## WHAT YOU ARE ASKED TO DO
Exactly as they stand, give the records below again, with no images.

* * *

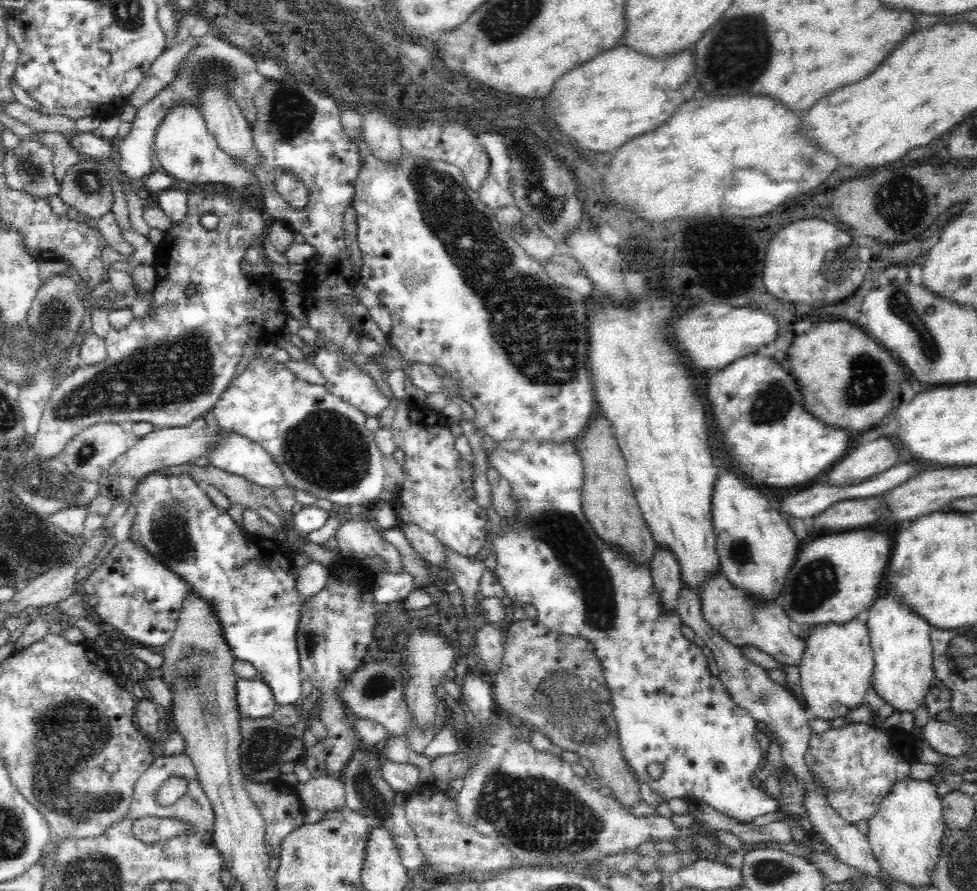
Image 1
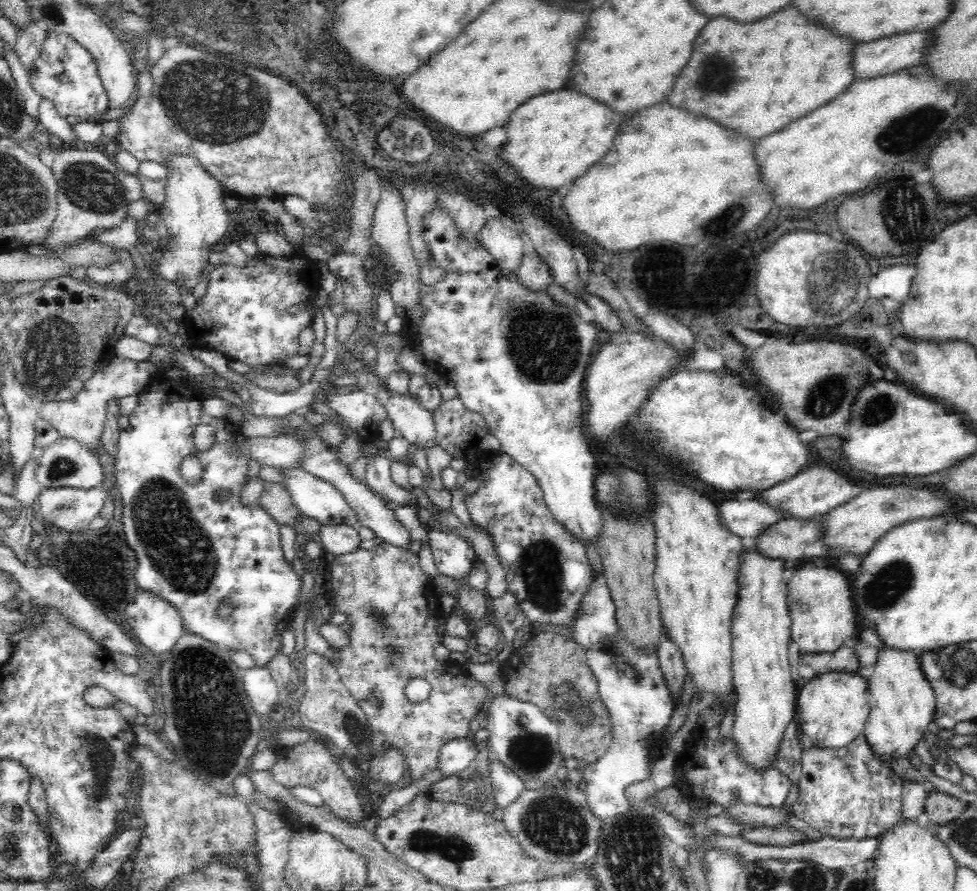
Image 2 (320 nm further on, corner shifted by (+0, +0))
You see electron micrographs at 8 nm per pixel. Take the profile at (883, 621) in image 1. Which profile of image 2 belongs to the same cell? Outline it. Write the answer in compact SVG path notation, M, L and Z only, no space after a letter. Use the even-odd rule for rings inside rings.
M888 645L879 651L874 676L868 680L869 715L863 733L876 759L889 765L892 760L910 759L917 744L922 739L925 740L935 709L935 692L924 677L920 664L916 662L918 654L893 649Z

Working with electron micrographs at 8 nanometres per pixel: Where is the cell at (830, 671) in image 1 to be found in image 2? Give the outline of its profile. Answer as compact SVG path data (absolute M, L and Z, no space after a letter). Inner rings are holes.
M844 672L820 673L813 677L797 693L799 732L803 740L821 749L844 748L863 732L869 702L866 702L866 678Z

* * *

## COMPLETED EXERCISE
Image 1
Image 2 (320 nm further on, corner shifted by (+0, +0))
You see electron micrographs at 8 nm per pixel. Take the profile at (883, 621) in image 1. Which profile of image 2 belongs to the same cell? Outline it. Write the answer in compact SVG path notation, M, L and Z only, no space after a letter. Use the even-odd rule for rings inside rings.
M888 645L879 651L874 676L868 680L869 715L863 733L876 759L889 765L892 760L910 759L917 744L922 739L925 740L935 709L935 692L924 677L920 664L916 662L918 654L893 649Z

Working with electron micrographs at 8 nanometres per pixel: Where is the cell at (830, 671) in image 1 to be found in image 2? Give the outline of its profile. Answer as compact SVG path data (absolute M, L and Z, no space after a letter). Inner rings are holes.
M844 672L820 673L813 677L797 693L799 732L803 740L821 749L844 748L863 732L869 702L866 702L866 678Z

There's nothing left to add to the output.